#### [Exercise goal]
No pictures, everything else exact: set down the entries in full.

(Material provided Opens)

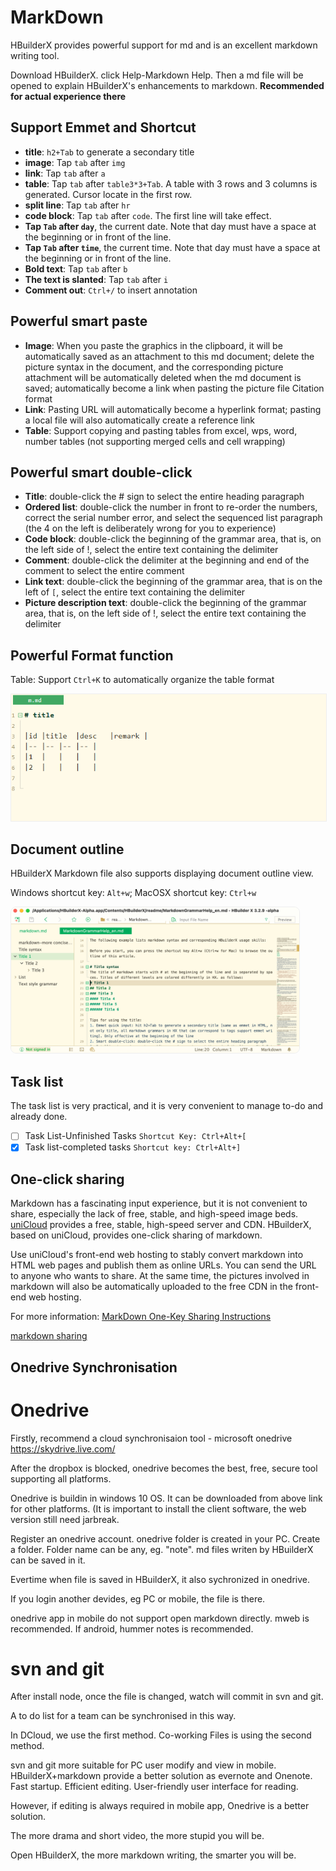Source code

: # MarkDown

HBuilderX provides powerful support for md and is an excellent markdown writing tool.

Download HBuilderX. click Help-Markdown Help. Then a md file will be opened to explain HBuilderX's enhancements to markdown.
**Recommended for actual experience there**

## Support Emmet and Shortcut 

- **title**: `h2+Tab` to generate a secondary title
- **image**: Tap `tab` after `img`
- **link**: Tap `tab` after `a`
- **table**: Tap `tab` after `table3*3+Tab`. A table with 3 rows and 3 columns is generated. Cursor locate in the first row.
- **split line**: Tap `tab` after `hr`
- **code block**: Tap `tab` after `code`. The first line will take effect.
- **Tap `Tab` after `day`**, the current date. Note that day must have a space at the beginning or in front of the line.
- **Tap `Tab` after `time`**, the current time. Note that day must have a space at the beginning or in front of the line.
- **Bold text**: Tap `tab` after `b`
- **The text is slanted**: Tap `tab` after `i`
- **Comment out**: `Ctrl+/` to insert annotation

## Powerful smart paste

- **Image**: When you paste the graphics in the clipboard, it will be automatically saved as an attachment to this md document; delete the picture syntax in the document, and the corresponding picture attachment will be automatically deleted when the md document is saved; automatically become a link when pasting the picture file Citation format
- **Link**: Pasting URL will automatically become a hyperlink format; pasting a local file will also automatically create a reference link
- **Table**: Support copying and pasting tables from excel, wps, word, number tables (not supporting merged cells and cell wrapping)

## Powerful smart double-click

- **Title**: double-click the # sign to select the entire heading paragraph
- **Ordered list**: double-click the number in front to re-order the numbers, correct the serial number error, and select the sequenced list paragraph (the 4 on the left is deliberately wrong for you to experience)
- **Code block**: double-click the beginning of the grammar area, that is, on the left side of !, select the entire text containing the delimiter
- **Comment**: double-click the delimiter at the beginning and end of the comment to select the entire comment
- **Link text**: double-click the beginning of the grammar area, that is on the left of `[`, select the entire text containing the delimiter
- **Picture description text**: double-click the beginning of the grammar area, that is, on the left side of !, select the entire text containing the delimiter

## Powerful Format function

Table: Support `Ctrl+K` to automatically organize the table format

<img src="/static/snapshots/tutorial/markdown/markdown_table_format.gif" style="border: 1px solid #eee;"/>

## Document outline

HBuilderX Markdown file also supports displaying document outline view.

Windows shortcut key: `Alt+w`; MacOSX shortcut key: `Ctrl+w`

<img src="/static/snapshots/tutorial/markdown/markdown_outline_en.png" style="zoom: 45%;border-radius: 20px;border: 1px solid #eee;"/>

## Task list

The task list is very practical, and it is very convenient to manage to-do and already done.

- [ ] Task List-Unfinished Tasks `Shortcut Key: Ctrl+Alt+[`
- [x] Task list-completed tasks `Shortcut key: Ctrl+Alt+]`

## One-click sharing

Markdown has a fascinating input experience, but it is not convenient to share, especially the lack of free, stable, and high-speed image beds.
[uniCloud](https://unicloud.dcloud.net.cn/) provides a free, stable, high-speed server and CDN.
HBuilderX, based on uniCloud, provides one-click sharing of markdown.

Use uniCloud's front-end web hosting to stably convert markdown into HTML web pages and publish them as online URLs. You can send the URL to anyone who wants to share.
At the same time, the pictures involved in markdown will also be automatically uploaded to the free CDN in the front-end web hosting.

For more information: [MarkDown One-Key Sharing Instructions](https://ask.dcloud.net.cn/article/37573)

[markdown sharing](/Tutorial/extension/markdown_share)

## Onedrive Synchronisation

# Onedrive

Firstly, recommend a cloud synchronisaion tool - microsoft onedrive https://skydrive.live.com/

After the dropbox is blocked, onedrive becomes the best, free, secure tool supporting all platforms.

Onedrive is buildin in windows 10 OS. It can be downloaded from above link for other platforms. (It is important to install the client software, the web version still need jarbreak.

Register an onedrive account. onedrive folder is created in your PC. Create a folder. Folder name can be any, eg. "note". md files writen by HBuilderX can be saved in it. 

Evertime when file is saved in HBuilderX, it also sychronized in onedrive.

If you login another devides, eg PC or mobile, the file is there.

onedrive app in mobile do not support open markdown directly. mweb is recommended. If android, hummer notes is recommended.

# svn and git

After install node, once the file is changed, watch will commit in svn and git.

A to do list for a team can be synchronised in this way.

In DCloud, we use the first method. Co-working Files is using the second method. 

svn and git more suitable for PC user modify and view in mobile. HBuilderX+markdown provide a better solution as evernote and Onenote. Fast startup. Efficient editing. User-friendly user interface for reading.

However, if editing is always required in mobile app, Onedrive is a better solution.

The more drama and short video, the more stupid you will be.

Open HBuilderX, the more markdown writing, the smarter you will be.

(Material provided Closes)

#### [Task result]
Source code

: # MarkDown

HBuilderX provides powerful support for md and is an excellent markdown writing tool.

Download HBuilderX. click Help-Markdown Help. Then a md file will be opened to explain HBuilderX's enhancements to markdown.
**Recommended for actual experience there**

## Support Emmet and Shortcut 

- **title**: `h2+Tab` to generate a secondary title
- **image**: Tap `tab` after `img`
- **link**: Tap `tab` after `a`
- **table**: Tap `tab` after `table3*3+Tab`. A table with 3 rows and 3 columns is generated. Cursor locate in the first row.
- **split line**: Tap `tab` after `hr`
- **code block**: Tap `tab` after `code`. The first line will take effect.
- **Tap `Tab` after `day`**, the current date. Note that day must have a space at the beginning or in front of the line.
- **Tap `Tab` after `time`**, the current time. Note that day must have a space at the beginning or in front of the line.
- **Bold text**: Tap `tab` after `b`
- **The text is slanted**: Tap `tab` after `i`
- **Comment out**: `Ctrl+/` to insert annotation

## Powerful smart paste

- **Image**: When you paste the graphics in the clipboard, it will be automatically saved as an attachment to this md document; delete the picture syntax in the document, and the corresponding picture attachment will be automatically deleted when the md document is saved; automatically become a link when pasting the picture file Citation format
- **Link**: Pasting URL will automatically become a hyperlink format; pasting a local file will also automatically create a reference link
- **Table**: Support copying and pasting tables from excel, wps, word, number tables (not supporting merged cells and cell wrapping)

## Powerful smart double-click

- **Title**: double-click the # sign to select the entire heading paragraph
- **Ordered list**: double-click the number in front to re-order the numbers, correct the serial number error, and select the sequenced list paragraph (the 4 on the left is deliberately wrong for you to experience)
- **Code block**: double-click the beginning of the grammar area, that is, on the left side of !, select the entire text containing the delimiter
- **Comment**: double-click the delimiter at the beginning and end of the comment to select the entire comment
- **Link text**: double-click the beginning of the grammar area, that is on the left of `[`, select the entire text containing the delimiter
- **Picture description text**: double-click the beginning of the grammar area, that is, on the left side of !, select the entire text containing the delimiter

## Powerful Format function

Table: Support `Ctrl+K` to automatically organize the table format

<img src="/static/snapshots/tutorial/markdown/markdown_table_format.gif" style="border: 1px solid #eee;"/>

## Document outline

HBuilderX Markdown file also supports displaying document outline view.

Windows shortcut key: `Alt+w`; MacOSX shortcut key: `Ctrl+w`

<img src="/static/snapshots/tutorial/markdown/markdown_outline_en.png" style="zoom: 45%;border-radius: 20px;border: 1px solid #eee;"/>

## Task list

The task list is very practical, and it is very convenient to manage to-do and already done.

- [ ] Task List-Unfinished Tasks `Shortcut Key: Ctrl+Alt+[`
- [x] Task list-completed tasks `Shortcut key: Ctrl+Alt+]`

## One-click sharing

Markdown has a fascinating input experience, but it is not convenient to share, especially the lack of free, stable, and high-speed image beds.
[uniCloud](https://unicloud.dcloud.net.cn/) provides a free, stable, high-speed server and CDN.
HBuilderX, based on uniCloud, provides one-click sharing of markdown.

Use uniCloud's front-end web hosting to stably convert markdown into HTML web pages and publish them as online URLs. You can send the URL to anyone who wants to share.
At the same time, the pictures involved in markdown will also be automatically uploaded to the free CDN in the front-end web hosting.

For more information: [MarkDown One-Key Sharing Instructions](https://ask.dcloud.net.cn/article/37573)

[markdown sharing](/Tutorial/extension/markdown_share)

## Onedrive Synchronisation

# Onedrive

Firstly, recommend a cloud synchronisaion tool - microsoft onedrive https://skydrive.live.com/

After the dropbox is blocked, onedrive becomes the best, free, secure tool supporting all platforms.

Onedrive is buildin in windows 10 OS. It can be downloaded from above link for other platforms. (It is important to install the client software, the web version still need jarbreak.

Register an onedrive account. onedrive folder is created in your PC. Create a folder. Folder name can be any, eg. "note". md files writen by HBuilderX can be saved in it. 

Evertime when file is saved in HBuilderX, it also sychronized in onedrive.

If you login another devides, eg PC or mobile, the file is there.

onedrive app in mobile do not support open markdown directly. mweb is recommended. If android, hummer notes is recommended.

# svn and git

After install node, once the file is changed, watch will commit in svn and git.

A to do list for a team can be synchronised in this way.

In DCloud, we use the first method. Co-working Files is using the second method. 

svn and git more suitable for PC user modify and view in mobile. HBuilderX+markdown provide a better solution as evernote and Onenote. Fast startup. Efficient editing. User-friendly user interface for reading.

However, if editing is always required in mobile app, Onedrive is a better solution.

The more drama and short video, the more stupid you will be.

Open HBuilderX, the more markdown writing, the smarter you will be.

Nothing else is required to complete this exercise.